THE PROBLEM: Find the line in the entries below that contains "an der Goldsmiths University of London. Sein". Repeat it exactly, and every line after it through the line that contains "CE PRO X - MP 34cm X".

[Page-level text extractions]
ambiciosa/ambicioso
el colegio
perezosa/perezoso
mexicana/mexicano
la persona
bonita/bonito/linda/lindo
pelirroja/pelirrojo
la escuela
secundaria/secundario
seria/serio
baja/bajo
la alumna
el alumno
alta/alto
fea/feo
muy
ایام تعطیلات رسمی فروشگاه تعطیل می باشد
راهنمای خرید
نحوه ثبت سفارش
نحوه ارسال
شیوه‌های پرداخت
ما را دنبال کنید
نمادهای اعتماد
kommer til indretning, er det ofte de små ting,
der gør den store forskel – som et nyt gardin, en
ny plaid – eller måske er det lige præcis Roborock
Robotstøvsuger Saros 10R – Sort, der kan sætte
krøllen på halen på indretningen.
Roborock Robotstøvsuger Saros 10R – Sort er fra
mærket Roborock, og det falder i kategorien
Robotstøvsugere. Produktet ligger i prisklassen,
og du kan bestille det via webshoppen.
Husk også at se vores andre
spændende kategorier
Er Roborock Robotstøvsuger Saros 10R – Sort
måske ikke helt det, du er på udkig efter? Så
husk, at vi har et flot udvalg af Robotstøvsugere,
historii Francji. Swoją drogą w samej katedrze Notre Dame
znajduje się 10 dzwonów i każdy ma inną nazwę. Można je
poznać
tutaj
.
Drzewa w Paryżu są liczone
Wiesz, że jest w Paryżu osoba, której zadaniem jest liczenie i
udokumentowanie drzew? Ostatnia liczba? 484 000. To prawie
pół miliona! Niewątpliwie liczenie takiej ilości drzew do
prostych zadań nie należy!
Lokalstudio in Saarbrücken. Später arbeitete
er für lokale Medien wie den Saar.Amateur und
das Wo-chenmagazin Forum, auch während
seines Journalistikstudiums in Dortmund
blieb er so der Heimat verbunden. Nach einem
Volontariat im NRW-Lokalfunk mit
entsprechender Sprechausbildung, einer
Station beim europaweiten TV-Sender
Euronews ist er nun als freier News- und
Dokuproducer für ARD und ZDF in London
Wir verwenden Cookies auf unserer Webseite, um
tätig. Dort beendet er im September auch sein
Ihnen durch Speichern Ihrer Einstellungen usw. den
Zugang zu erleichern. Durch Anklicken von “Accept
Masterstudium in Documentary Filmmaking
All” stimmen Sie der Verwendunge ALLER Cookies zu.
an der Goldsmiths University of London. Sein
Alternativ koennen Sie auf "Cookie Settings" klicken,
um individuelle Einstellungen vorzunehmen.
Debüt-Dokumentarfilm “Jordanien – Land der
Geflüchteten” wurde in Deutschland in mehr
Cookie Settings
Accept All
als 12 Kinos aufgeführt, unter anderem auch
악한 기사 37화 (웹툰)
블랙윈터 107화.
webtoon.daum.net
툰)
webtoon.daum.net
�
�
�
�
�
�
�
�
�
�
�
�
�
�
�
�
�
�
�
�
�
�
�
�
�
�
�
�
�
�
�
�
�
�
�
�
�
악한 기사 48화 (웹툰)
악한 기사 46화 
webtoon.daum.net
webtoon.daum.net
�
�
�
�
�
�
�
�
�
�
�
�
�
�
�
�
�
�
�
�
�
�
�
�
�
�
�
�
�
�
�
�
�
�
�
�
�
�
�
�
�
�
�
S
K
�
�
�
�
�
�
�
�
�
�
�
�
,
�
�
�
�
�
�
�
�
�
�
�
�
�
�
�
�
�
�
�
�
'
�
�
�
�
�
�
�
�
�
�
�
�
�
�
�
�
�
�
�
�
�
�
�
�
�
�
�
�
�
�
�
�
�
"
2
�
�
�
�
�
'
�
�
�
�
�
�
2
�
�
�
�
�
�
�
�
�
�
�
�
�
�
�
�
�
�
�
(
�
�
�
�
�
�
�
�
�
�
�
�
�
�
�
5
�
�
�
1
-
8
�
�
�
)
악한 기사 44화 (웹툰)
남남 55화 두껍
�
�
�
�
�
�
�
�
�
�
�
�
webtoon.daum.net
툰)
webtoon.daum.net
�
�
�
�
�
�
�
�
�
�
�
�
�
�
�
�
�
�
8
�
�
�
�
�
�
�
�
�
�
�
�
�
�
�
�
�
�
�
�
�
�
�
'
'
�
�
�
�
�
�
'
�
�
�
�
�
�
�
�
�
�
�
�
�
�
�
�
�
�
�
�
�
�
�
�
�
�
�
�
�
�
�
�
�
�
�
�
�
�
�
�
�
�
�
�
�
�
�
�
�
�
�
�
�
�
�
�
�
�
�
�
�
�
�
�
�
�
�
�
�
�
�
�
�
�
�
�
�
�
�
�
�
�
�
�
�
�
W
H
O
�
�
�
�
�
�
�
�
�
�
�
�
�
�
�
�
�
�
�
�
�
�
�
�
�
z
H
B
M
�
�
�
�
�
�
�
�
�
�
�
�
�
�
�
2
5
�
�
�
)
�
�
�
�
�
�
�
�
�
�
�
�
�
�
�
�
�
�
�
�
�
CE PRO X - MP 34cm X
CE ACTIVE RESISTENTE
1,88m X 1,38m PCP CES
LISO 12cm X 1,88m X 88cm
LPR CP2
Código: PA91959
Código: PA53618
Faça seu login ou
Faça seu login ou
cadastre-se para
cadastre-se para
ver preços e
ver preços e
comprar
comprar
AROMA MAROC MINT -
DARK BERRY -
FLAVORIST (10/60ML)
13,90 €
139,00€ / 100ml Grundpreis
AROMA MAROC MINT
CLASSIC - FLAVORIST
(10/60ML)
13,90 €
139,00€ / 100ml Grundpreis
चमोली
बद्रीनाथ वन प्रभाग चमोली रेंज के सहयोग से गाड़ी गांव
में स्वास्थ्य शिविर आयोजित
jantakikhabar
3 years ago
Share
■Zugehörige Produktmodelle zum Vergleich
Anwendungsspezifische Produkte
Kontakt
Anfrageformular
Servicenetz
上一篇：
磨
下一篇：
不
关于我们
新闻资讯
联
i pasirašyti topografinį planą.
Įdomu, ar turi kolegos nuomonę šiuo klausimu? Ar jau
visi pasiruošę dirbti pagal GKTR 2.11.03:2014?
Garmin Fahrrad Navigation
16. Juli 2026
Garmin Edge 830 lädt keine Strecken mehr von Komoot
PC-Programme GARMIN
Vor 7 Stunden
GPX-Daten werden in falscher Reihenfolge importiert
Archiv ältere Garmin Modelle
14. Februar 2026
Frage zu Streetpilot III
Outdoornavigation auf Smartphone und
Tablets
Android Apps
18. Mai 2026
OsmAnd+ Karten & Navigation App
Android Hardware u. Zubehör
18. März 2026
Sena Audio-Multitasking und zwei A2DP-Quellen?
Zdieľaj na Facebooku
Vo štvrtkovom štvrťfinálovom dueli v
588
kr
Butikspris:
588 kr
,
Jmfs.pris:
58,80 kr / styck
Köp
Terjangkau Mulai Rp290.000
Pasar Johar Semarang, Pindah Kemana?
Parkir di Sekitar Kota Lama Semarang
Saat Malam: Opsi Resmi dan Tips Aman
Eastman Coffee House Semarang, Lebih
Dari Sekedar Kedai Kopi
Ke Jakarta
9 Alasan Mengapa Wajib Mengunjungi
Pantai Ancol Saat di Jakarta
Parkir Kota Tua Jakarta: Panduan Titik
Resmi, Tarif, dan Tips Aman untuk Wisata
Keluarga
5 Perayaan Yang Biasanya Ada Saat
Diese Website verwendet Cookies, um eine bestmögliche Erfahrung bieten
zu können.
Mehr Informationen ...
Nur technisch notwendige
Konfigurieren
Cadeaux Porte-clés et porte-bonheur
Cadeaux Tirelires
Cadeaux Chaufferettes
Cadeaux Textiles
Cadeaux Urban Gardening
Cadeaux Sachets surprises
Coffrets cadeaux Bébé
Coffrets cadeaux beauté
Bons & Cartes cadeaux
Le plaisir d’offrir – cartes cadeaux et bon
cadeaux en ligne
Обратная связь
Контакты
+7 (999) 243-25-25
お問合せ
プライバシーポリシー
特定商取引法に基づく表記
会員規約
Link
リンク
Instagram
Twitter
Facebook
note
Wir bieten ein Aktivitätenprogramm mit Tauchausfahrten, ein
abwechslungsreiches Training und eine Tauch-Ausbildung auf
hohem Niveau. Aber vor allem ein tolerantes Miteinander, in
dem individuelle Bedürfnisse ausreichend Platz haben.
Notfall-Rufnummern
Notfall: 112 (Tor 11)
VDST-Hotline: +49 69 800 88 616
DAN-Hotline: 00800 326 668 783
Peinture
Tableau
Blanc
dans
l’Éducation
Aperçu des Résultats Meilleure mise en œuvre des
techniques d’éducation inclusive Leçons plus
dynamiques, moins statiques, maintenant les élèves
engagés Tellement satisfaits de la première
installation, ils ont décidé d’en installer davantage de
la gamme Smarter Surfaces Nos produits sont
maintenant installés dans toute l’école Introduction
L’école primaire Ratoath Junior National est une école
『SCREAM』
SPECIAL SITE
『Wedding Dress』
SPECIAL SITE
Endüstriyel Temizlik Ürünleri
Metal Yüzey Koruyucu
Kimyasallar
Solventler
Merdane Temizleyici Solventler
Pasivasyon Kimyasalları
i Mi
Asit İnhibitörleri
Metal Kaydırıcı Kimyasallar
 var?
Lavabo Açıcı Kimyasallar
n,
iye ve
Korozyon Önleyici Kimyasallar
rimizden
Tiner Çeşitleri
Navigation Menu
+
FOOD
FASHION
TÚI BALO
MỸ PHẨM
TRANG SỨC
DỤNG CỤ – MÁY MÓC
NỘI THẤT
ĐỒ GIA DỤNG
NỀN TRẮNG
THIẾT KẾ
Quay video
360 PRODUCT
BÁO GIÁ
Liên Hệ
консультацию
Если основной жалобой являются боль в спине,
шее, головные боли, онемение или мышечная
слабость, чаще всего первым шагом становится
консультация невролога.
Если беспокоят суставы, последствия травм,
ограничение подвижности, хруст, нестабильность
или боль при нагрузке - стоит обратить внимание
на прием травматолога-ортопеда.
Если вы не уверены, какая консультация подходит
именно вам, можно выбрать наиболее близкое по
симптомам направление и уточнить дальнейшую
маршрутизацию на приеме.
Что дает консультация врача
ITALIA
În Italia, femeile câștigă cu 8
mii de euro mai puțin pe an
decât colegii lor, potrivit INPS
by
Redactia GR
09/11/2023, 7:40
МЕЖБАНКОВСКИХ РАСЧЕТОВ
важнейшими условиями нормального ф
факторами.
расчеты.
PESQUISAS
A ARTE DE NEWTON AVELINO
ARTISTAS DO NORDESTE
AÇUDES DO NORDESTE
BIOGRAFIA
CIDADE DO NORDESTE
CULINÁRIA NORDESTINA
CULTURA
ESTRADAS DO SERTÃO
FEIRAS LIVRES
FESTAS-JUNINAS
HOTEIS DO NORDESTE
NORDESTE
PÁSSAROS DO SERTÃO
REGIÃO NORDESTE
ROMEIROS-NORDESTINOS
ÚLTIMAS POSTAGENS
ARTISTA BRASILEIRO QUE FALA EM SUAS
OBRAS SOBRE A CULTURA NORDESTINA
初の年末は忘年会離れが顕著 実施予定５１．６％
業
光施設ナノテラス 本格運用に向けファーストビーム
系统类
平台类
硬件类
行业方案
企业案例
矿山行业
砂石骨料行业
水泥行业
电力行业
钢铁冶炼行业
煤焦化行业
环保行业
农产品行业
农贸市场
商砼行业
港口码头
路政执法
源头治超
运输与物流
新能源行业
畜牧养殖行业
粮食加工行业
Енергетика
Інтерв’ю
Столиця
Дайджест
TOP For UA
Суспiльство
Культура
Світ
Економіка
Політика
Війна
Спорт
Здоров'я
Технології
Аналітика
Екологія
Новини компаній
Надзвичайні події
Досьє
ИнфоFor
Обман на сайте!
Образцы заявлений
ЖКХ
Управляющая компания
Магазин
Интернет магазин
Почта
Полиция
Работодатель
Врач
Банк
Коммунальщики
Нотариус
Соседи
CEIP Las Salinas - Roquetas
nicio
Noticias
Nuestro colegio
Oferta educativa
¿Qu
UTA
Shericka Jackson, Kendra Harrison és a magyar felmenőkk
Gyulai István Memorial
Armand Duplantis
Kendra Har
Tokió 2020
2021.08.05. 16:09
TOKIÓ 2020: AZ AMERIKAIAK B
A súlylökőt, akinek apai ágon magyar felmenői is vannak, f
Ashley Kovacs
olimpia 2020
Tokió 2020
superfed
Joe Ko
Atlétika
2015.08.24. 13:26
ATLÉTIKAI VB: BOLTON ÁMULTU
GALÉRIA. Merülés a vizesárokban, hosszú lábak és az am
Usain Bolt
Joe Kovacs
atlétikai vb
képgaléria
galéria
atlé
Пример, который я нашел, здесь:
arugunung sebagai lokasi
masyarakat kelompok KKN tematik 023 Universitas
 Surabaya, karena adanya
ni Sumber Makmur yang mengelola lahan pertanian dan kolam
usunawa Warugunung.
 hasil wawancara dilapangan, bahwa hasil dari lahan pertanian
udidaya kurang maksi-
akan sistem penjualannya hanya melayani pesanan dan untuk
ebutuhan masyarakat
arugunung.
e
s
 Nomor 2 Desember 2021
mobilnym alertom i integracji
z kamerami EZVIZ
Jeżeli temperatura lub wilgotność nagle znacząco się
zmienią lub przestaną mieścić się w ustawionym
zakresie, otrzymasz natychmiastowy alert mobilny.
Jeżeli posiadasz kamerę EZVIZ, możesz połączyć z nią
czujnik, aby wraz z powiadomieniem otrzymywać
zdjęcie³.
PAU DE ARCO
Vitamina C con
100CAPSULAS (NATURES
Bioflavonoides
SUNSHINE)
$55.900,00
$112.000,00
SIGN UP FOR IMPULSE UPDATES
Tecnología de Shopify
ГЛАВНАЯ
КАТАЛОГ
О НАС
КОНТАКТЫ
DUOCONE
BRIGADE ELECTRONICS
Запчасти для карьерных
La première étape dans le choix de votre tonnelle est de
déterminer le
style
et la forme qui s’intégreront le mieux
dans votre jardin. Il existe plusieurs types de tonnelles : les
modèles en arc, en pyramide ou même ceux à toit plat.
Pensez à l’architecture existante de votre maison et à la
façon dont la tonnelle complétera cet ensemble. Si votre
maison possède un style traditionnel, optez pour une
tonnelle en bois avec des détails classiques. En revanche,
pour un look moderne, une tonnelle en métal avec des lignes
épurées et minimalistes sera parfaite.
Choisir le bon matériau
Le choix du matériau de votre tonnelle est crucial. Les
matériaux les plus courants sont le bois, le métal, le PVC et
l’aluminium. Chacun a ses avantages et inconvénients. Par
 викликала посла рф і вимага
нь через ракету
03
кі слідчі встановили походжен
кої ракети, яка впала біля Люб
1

RESULT BELOW:
an der Goldsmiths University of London. Sein
Alternativ koennen Sie auf "Cookie Settings" klicken,
um individuelle Einstellungen vorzunehmen.
Debüt-Dokumentarfilm “Jordanien – Land der
Geflüchteten” wurde in Deutschland in mehr
Cookie Settings
Accept All
als 12 Kinos aufgeführt, unter anderem auch
악한 기사 37화 (웹툰)
블랙윈터 107화.
webtoon.daum.net
툰)
webtoon.daum.net
�
�
�
�
�
�
�
�
�
�
�
�
�
�
�
�
�
�
�
�
�
�
�
�
�
�
�
�
�
�
�
�
�
�
�
�
�
악한 기사 48화 (웹툰)
악한 기사 46화 
webtoon.daum.net
webtoon.daum.net
�
�
�
�
�
�
�
�
�
�
�
�
�
�
�
�
�
�
�
�
�
�
�
�
�
�
�
�
�
�
�
�
�
�
�
�
�
�
�
�
�
�
�
S
K
�
�
�
�
�
�
�
�
�
�
�
�
,
�
�
�
�
�
�
�
�
�
�
�
�
�
�
�
�
�
�
�
�
'
�
�
�
�
�
�
�
�
�
�
�
�
�
�
�
�
�
�
�
�
�
�
�
�
�
�
�
�
�
�
�
�
�
"
2
�
�
�
�
�
'
�
�
�
�
�
�
2
�
�
�
�
�
�
�
�
�
�
�
�
�
�
�
�
�
�
�
(
�
�
�
�
�
�
�
�
�
�
�
�
�
�
�
5
�
�
�
1
-
8
�
�
�
)
악한 기사 44화 (웹툰)
남남 55화 두껍
�
�
�
�
�
�
�
�
�
�
�
�
webtoon.daum.net
툰)
webtoon.daum.net
�
�
�
�
�
�
�
�
�
�
�
�
�
�
�
�
�
�
8
�
�
�
�
�
�
�
�
�
�
�
�
�
�
�
�
�
�
�
�
�
�
�
'
'
�
�
�
�
�
�
'
�
�
�
�
�
�
�
�
�
�
�
�
�
�
�
�
�
�
�
�
�
�
�
�
�
�
�
�
�
�
�
�
�
�
�
�
�
�
�
�
�
�
�
�
�
�
�
�
�
�
�
�
�
�
�
�
�
�
�
�
�
�
�
�
�
�
�
�
�
�
�
�
�
�
�
�
�
�
�
�
�
�
�
�
�
�
W
H
O
�
�
�
�
�
�
�
�
�
�
�
�
�
�
�
�
�
�
�
�
�
�
�
�
�
z
H
B
M
�
�
�
�
�
�
�
�
�
�
�
�
�
�
�
2
5
�
�
�
)
�
�
�
�
�
�
�
�
�
�
�
�
�
�
�
�
�
�
�
�
�
CE PRO X - MP 34cm X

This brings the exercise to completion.